Roopam Jain, who follows videoconferencing for market researcher Frost & Sullivan, says the high-end systems may make videoconferencing more a part of the culture at many companies. "A good quality telepresence will catch the attention of C-level executives. Even if it saves a few C-level trips it can have significant impact on return-on-investment," she notes. Ms. Jain says the world-wide videoconferencing market amounted to $1.15 billion last year and forecasts it will increase 22% a year through 2010. Still, she says, while videoconference rooms have been installed in many big companies "usability is still an issue. It hasn't been widely adopted yet."

Telepresence makers and users say the experience is so much better in the high-end rooms that employees clamor to reserve space. Ken Crangle, general manager of H-P's Halo division, says H-P already had many videoconference rooms installed, but their poor quality meant they averaged only seven hours of use a month. Halo rooms average 160 hours of use a month. He says once the systems are installed for executives and directors, other managers quickly move to book the rooms at other times. "Then you get the peasants-with-pitchforks problem," when lower level employees get upset about being bumped out of a room by the CEO, Mark Hurd, Mr. Crangle says.

He says most customers find they can justify the costs of the Halo systems in about six months by the savings from avoided travel. He says time savings with the systems are even more important. H-P manufacturing managers credited their Halo systems in the U.S. and Asia for cutting in half, to six months, the time taken to move an inkjet cartridge manufacturing line to a plant in Singapore from one in Corvallis, Ore. The managers said they avoided 45 trans-Pacific trips.

(Chart understanding data)

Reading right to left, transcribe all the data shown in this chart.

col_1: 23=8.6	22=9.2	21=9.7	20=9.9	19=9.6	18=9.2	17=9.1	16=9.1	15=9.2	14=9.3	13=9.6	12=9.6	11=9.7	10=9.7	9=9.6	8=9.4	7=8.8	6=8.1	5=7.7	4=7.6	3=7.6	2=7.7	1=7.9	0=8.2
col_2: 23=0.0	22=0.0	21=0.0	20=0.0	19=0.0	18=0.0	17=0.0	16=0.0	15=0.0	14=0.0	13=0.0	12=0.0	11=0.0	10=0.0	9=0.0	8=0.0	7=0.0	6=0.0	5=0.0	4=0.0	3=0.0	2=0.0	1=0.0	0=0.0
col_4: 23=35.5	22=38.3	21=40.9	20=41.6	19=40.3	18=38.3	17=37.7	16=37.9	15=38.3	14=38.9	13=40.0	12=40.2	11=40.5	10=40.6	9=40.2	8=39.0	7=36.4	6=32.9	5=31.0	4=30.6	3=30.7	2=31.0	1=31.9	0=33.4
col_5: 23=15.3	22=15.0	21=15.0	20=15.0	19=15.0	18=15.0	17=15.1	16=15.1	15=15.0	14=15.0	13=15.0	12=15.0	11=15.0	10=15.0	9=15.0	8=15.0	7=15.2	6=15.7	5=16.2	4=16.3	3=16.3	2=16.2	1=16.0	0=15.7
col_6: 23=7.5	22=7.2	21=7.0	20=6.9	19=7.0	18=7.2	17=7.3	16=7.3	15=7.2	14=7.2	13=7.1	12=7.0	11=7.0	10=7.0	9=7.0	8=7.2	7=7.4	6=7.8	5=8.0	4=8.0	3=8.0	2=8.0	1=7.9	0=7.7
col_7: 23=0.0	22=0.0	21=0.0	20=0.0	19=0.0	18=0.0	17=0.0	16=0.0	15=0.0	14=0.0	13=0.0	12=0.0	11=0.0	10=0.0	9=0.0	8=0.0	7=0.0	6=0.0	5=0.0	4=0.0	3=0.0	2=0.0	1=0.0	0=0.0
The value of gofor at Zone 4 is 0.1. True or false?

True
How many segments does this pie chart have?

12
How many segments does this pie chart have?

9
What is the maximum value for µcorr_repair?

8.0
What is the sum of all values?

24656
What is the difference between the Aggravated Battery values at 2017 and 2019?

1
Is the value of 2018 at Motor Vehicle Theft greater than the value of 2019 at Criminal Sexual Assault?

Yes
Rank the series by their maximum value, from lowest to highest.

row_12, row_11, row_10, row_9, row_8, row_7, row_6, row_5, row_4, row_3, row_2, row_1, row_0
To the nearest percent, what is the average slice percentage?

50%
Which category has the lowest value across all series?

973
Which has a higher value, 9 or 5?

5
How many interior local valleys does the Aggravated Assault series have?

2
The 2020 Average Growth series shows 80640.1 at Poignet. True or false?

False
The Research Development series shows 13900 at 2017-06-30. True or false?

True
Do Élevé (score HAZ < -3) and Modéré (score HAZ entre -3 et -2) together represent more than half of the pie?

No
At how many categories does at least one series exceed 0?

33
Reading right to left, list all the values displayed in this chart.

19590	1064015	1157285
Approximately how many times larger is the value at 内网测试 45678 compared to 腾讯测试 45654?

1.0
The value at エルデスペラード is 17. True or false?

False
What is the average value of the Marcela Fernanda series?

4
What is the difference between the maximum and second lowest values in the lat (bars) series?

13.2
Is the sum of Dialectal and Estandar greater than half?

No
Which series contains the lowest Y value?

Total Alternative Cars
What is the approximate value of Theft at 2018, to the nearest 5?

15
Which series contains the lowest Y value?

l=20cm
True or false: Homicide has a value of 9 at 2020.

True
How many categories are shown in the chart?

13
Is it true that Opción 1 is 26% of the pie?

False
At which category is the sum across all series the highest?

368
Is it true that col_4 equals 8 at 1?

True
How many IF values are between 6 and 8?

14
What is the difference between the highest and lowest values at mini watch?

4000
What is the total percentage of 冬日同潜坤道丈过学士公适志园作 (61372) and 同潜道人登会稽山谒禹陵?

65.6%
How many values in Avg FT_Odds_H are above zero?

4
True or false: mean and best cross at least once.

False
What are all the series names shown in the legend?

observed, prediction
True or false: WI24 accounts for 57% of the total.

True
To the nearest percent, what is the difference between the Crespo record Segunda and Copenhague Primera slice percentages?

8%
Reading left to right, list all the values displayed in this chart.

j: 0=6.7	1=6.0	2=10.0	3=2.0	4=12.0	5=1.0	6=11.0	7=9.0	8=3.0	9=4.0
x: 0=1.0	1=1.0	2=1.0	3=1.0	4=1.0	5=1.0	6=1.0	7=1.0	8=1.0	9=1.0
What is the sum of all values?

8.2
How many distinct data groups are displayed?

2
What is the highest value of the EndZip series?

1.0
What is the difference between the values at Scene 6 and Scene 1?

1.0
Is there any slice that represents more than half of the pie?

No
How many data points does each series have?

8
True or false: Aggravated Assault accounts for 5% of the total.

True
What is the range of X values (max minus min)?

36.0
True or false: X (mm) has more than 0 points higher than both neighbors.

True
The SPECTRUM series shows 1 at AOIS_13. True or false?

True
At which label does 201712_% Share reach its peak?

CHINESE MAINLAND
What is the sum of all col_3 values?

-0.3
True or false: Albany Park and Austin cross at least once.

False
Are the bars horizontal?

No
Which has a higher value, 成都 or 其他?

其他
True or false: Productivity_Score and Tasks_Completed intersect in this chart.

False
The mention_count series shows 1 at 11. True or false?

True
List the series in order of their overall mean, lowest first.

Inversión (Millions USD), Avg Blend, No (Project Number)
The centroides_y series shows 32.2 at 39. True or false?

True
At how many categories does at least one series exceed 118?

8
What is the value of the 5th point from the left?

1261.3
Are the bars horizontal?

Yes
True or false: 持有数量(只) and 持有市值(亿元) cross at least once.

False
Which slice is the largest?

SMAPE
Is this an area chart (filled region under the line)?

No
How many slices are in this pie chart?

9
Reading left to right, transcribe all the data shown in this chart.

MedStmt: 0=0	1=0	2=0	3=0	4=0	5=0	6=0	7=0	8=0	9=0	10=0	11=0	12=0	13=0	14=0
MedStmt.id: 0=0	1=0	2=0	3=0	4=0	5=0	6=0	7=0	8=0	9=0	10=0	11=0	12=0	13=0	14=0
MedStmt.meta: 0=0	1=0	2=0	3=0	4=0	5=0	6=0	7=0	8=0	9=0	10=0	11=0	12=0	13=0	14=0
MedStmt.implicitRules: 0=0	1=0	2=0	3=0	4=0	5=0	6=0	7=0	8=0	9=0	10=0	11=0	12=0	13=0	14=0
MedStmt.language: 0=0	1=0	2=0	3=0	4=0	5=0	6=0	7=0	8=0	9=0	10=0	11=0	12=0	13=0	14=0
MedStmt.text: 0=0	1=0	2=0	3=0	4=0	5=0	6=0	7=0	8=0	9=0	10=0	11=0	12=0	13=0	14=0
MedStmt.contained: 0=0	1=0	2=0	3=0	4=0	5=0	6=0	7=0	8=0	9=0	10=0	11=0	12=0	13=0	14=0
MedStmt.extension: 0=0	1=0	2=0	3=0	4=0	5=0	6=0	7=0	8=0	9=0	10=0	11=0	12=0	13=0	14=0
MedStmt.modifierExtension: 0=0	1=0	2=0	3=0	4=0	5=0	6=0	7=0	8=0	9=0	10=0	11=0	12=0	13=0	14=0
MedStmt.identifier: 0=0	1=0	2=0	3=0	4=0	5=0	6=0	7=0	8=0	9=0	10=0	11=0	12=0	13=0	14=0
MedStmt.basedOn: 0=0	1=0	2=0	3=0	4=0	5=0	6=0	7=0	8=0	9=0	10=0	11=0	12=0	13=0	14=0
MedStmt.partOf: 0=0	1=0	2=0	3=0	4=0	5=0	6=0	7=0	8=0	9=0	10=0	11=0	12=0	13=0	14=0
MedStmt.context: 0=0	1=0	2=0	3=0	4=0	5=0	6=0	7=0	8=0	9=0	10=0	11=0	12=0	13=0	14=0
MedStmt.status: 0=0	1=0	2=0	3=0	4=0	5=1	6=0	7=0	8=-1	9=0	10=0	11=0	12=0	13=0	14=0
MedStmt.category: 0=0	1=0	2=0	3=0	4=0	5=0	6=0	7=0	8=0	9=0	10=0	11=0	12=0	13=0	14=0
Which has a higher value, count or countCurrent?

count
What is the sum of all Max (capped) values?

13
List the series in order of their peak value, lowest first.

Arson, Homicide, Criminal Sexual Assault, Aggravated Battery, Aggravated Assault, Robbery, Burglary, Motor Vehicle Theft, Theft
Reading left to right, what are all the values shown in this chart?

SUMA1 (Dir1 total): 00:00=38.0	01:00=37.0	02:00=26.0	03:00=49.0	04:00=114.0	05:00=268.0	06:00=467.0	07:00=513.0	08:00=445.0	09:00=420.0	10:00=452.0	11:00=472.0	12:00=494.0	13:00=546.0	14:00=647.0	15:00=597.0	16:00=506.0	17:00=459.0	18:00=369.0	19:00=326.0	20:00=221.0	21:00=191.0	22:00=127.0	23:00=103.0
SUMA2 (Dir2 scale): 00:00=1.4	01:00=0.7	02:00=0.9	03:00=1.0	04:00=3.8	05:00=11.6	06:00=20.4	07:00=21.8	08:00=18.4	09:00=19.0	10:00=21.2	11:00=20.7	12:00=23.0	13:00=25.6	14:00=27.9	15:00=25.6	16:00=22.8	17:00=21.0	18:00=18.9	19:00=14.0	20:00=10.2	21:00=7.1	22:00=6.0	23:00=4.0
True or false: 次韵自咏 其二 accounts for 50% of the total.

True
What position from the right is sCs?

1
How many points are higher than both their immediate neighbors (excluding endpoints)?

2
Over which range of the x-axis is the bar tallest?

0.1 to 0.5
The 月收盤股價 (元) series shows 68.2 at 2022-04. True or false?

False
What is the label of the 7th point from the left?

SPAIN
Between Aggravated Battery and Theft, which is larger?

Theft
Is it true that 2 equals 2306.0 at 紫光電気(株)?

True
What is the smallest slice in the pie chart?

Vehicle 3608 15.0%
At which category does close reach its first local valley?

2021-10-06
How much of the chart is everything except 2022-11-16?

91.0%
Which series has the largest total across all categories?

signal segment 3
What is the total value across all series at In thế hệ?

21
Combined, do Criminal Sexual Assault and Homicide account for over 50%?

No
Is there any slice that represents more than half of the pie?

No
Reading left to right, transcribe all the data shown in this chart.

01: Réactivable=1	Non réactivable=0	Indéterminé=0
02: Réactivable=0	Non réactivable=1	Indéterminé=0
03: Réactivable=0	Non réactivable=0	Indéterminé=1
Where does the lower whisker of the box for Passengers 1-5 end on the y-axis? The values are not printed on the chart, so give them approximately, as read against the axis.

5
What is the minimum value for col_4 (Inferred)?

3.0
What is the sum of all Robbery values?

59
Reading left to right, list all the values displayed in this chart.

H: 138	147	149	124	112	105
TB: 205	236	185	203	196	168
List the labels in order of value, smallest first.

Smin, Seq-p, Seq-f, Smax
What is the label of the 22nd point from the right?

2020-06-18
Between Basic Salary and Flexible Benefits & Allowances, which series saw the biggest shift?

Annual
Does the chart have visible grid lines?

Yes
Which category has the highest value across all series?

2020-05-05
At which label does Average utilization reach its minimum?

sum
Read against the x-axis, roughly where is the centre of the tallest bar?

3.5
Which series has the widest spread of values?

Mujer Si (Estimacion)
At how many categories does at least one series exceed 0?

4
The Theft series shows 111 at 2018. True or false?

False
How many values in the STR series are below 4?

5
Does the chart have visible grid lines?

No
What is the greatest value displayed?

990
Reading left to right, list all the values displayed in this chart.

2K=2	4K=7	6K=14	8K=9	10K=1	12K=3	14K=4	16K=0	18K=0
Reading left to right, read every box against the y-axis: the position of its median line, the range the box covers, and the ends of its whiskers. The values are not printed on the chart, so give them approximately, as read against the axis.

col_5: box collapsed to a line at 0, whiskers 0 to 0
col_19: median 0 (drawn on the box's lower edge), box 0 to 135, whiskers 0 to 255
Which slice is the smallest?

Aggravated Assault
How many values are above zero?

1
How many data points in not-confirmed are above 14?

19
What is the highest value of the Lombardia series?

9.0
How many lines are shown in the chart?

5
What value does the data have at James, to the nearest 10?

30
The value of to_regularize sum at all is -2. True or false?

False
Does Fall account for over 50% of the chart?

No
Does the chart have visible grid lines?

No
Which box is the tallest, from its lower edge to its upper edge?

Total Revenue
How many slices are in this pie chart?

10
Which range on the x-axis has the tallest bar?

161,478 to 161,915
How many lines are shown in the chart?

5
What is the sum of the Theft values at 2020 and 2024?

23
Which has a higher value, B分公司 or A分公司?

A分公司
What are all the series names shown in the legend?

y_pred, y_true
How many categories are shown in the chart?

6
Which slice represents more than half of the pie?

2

> **What you will do**
- a) Answer these questions from the telepresence passage:
(i) How large was the world-wide videoconferencing market last year, according to Ms. Jain?
(ii) How many hours of use a month do Halo rooms average?
(iii) How many trips did the H-P manufacturing managers say they avoided?
- b) Write out the part of the telepresence passage that opens with the words containing "He says most" and closes with "45 trans-Pacific trips.", substituting "Malaysia" for "Singapore".
- c) Decide whether each statement agrees with the telepresence passage, answering yes or no and quoting the words that settle it:
(i) Ms. Jain forecasts the videoconferencing market will grow 22% a year through 2010.
(ii) H-P's earlier videoconference rooms averaged 160 hours of use a month.
(iii) Most customers find they can justify the costs of the Halo systems in about a year.
The records are separate material and have no connection to the telepresence passage.

> **Responses per task**
- a)
(i) $1.15 billion
(ii) 160 hours
(iii) 45 trans-Pacific trips

- b)
He says most customers find they can justify the costs of the Halo systems in about six months by the savings from avoided travel. He says time savings with the systems are even more important. H-P manufacturing managers credited their Halo systems in the U.S. and Asia for cutting in half, to six months, the time taken to move an inkjet cartridge manufacturing line to a plant in Malaysia from one in Corvallis, Ore. The managers said they avoided 45 trans-Pacific trips.

- c)
(i) Yes: "forecasts it will increase 22% a year through 2010"
(ii) No: "they averaged only seven hours of use a month"
(iii) No: "they can justify the costs of the Halo systems in about six months"